● **Exercise description**
Check every line of the data for the word "root", and copy those that have it.
Start of Data provided
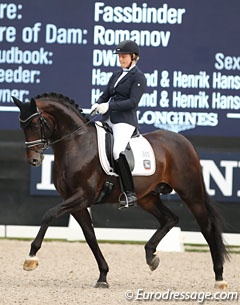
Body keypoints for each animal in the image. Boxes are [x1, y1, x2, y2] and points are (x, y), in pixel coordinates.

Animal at [12, 92, 229, 288]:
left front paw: (30, 258)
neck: (76, 143)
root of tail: (184, 142)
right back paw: (151, 255)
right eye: (22, 126)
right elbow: (90, 236)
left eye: (34, 124)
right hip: (147, 197)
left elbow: (49, 214)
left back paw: (219, 278)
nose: (33, 160)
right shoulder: (75, 202)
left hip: (191, 193)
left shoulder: (83, 196)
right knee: (170, 219)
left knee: (207, 228)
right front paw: (103, 276)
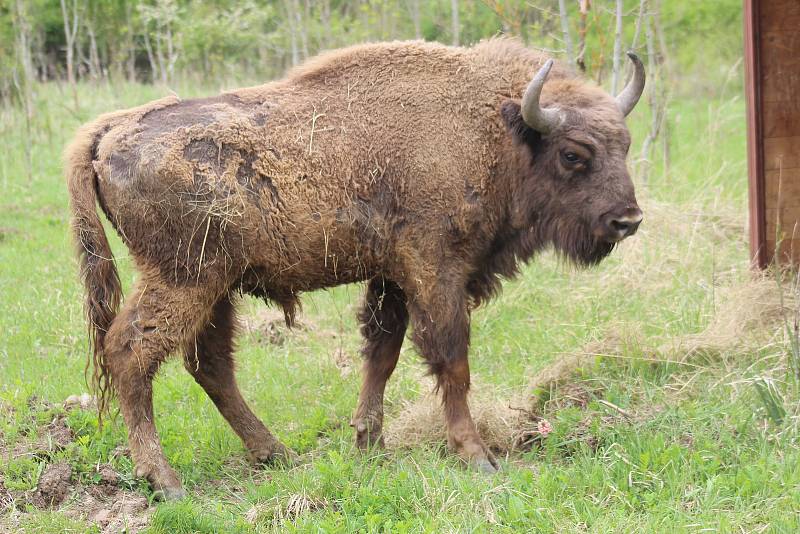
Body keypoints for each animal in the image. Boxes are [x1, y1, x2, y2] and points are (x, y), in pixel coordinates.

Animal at [67, 38, 644, 502]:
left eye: (626, 144)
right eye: (573, 154)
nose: (628, 219)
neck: (496, 128)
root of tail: (108, 131)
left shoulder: (391, 278)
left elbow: (382, 354)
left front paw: (369, 444)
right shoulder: (436, 272)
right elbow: (452, 361)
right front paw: (476, 455)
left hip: (217, 288)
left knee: (209, 364)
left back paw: (275, 452)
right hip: (183, 279)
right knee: (132, 353)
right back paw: (165, 481)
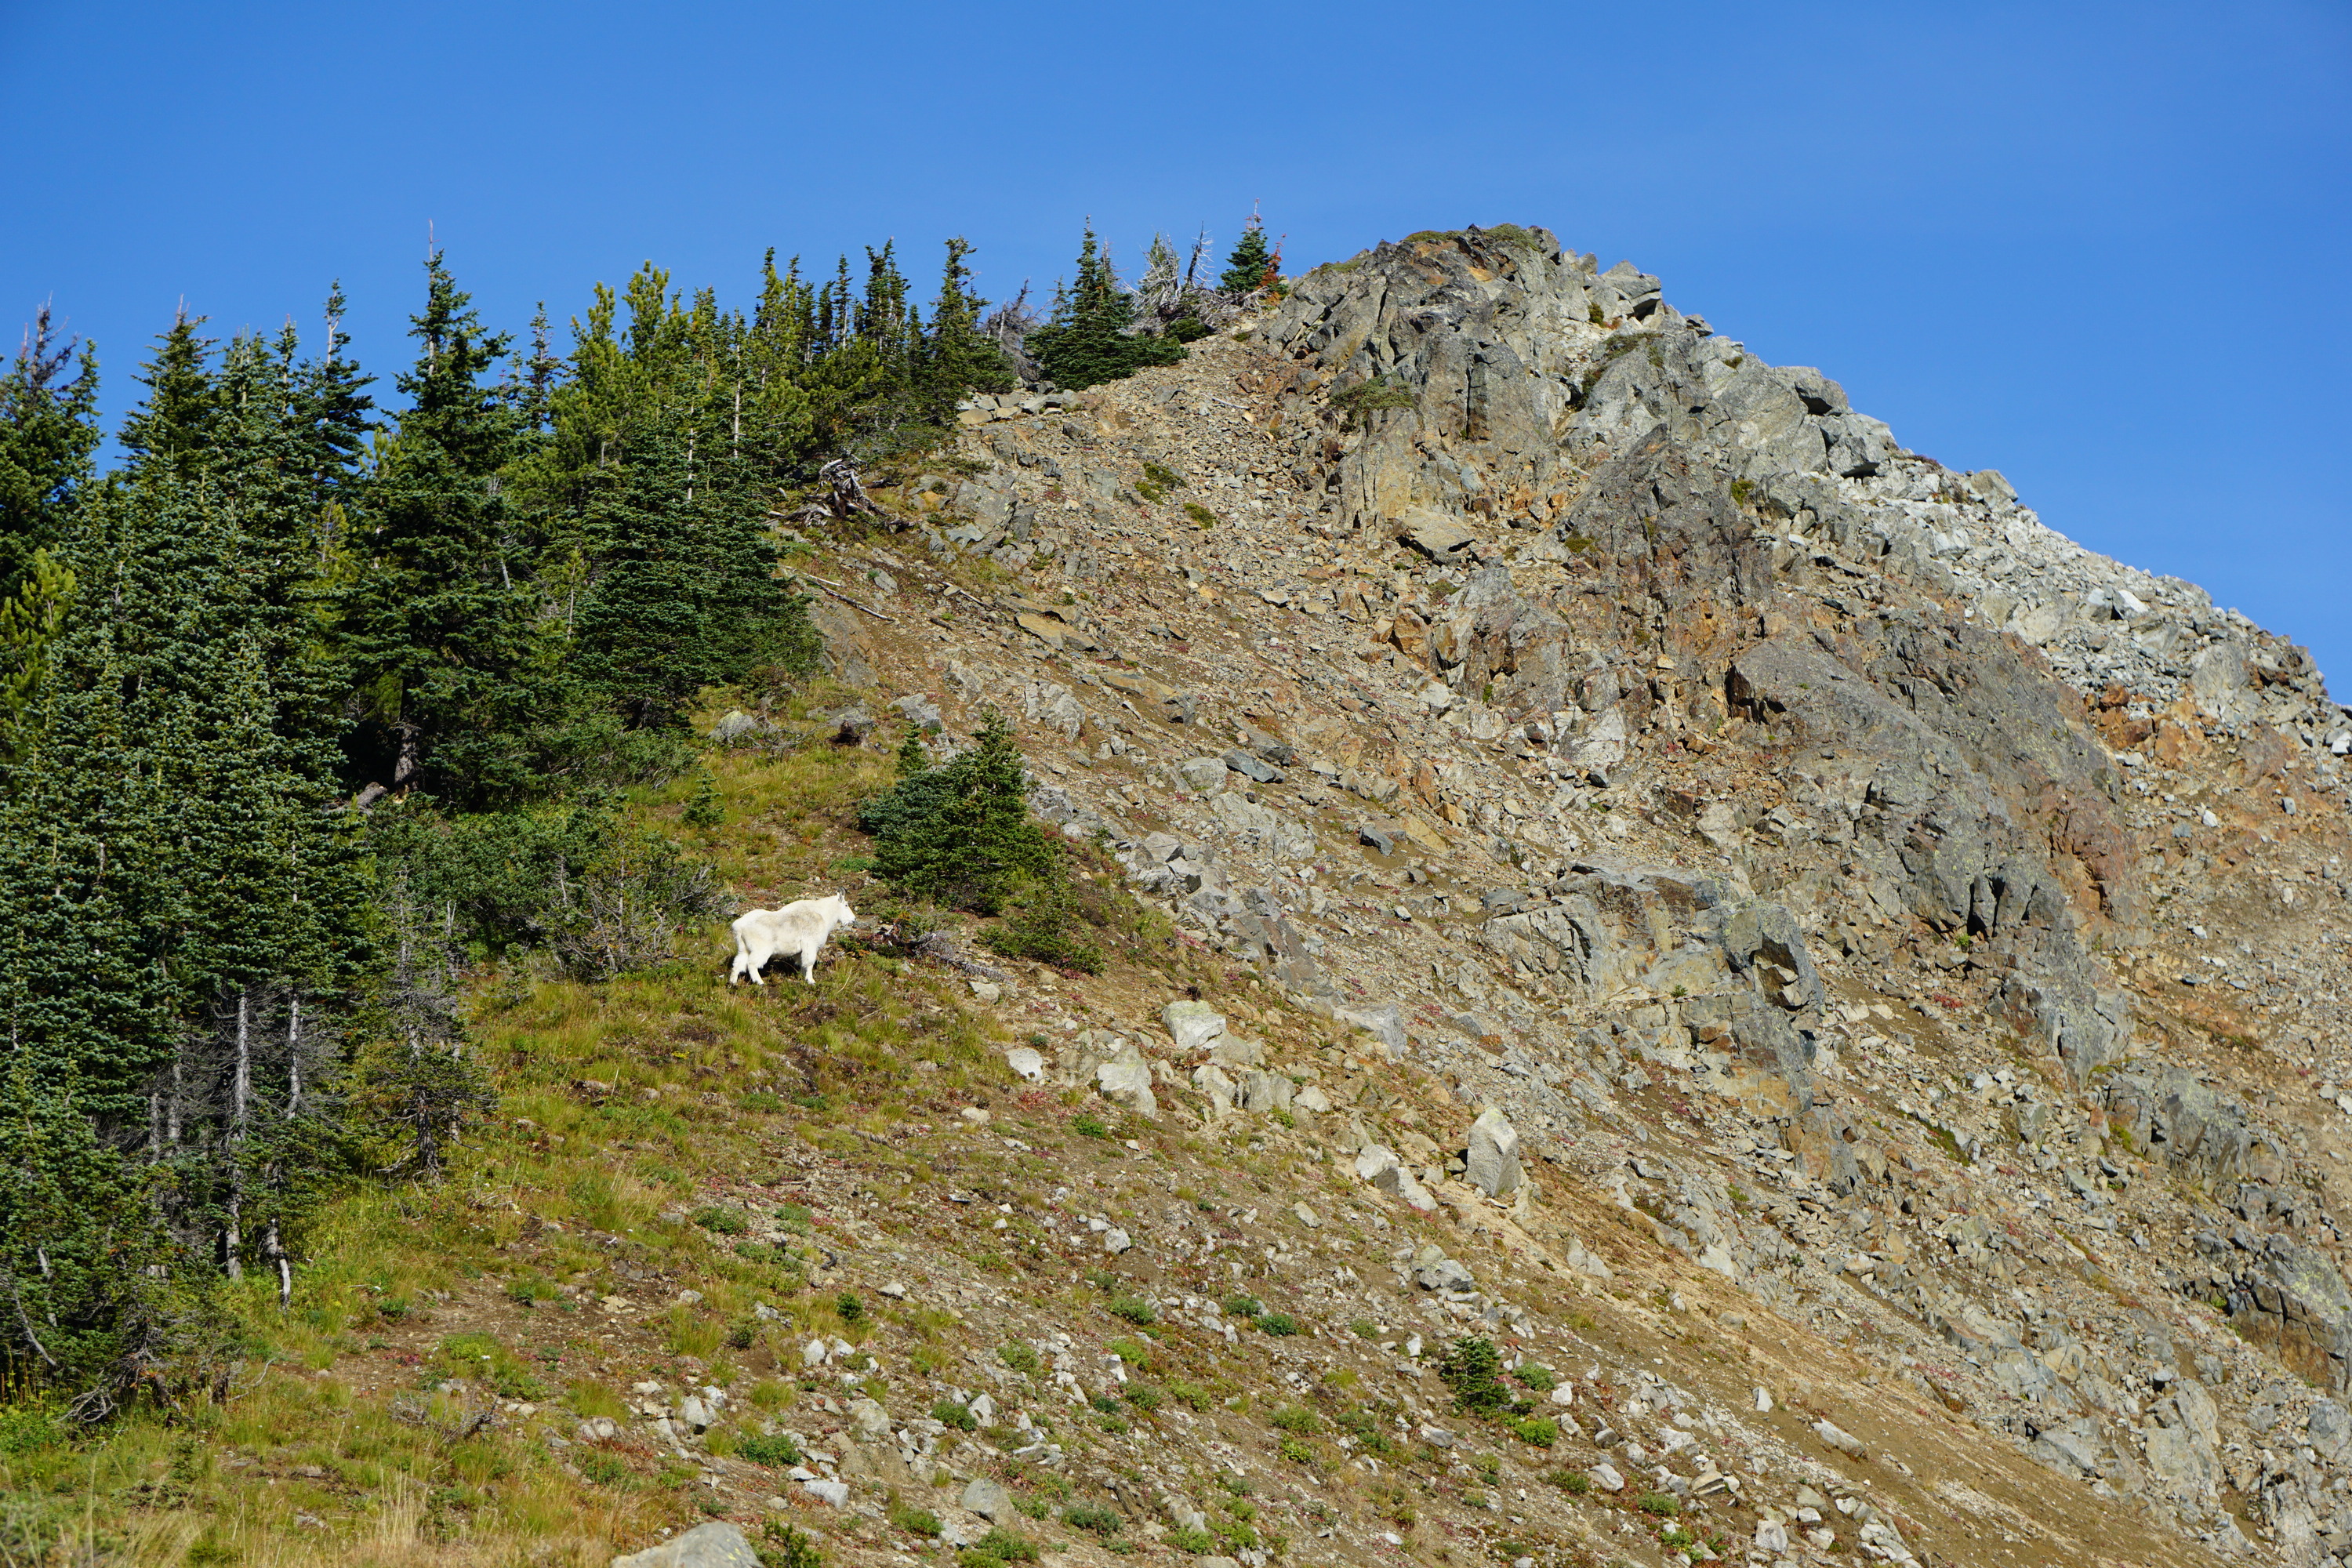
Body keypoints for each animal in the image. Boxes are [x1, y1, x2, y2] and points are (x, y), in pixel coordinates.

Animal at [729, 893, 861, 982]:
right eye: (846, 905)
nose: (854, 919)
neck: (823, 915)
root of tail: (739, 926)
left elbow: (802, 963)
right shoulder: (810, 944)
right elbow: (809, 962)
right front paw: (811, 981)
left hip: (743, 948)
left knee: (738, 963)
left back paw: (733, 983)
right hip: (761, 949)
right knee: (752, 964)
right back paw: (760, 982)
End of Data provided
● **Output**
root of tail: (184, 142)
root of tail: (108, 131)
root of tail: (739, 926)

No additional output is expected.